= Instrucción =
Devuelve sin cambios el fragmento del texto sobre El fantasma de Harlot que comienza en las palabras "Explicado así, Mailer" y termina después de "desde muy adentro.".

= Texto =
━━━
Explicado así, Mailer más que retratar cómo se levantó y desarrolló La Compañía, lo que le preocupa es explorar en las pequeñas relaciones –familiares– que se tejen en un oficio que consiste en saber por procedimientos la mayor parte de las veces miserable lo que hacen los tuyos y los demás en nombre de una entelequia que se llama patria.

Patria que te da carta blanca para lo que se te ocurra, por absurdo que resulte.

Es verdad que a El fantasma de Harlot se le nota que le sobran demasiadas páginas.

Es verdad que no termina por definirse con la claridad que podría exigírsele.

Es verdad que en ocasiones resulta bastante confusa por las ambiciones que detectas pero que Mailer no desarrolla aunque le latan desde muy adentro.

Y es verdad que, cuando has llegado a sus setecientas páginas, casi parece que te falte el aliento para superar las quinientas que todavía te aguardan.  Pero con todo, merece la pena leerse El fantasma de Harlot no ya como  un compulsivo lector de novelas de y sobre espionaje, sino como la novela que es en su sentido más estricto.

Tiene algo, un algo que tras concluirla hace unas pocas horas todavía planea sin forma en mi cabeza.

Una idea que al no ser total tarda en definirse en mi, insisto, cabeza.

Solo saco en claro, en estos momentos en los que procuro digerirla, que se trata de una pieza tremendamente macho escrita por un hombre cansado de tantas contradicciones.
━━━
= Material proporcionado =

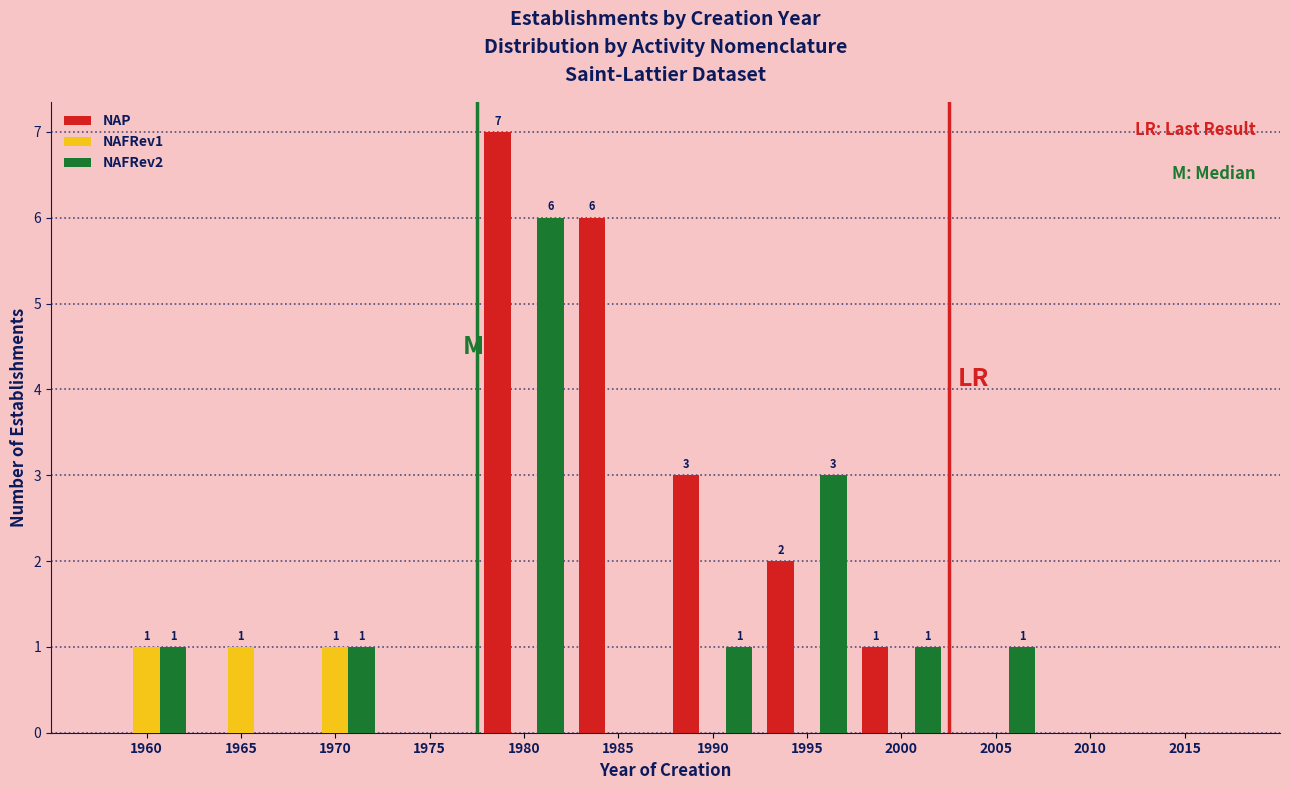

The NAFRev1 series shows 0 at 1980. True or false?

True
━━━
= Respuesta =
Explicado así, Mailer más que retratar cómo se levantó y desarrolló La Compañía, lo que le preocupa es explorar en las pequeñas relaciones –familiares– que se tejen en un oficio que consiste en saber por procedimientos la mayor parte de las veces miserable lo que hacen los tuyos y los demás en nombre de una entelequia que se llama patria.

Patria que te da carta blanca para lo que se te ocurra, por absurdo que resulte.

Es verdad que a El fantasma de Harlot se le nota que le sobran demasiadas páginas.

Es verdad que no termina por definirse con la claridad que podría exigírsele.

Es verdad que en ocasiones resulta bastante confusa por las ambiciones que detectas pero que Mailer no desarrolla aunque le latan desde muy adentro.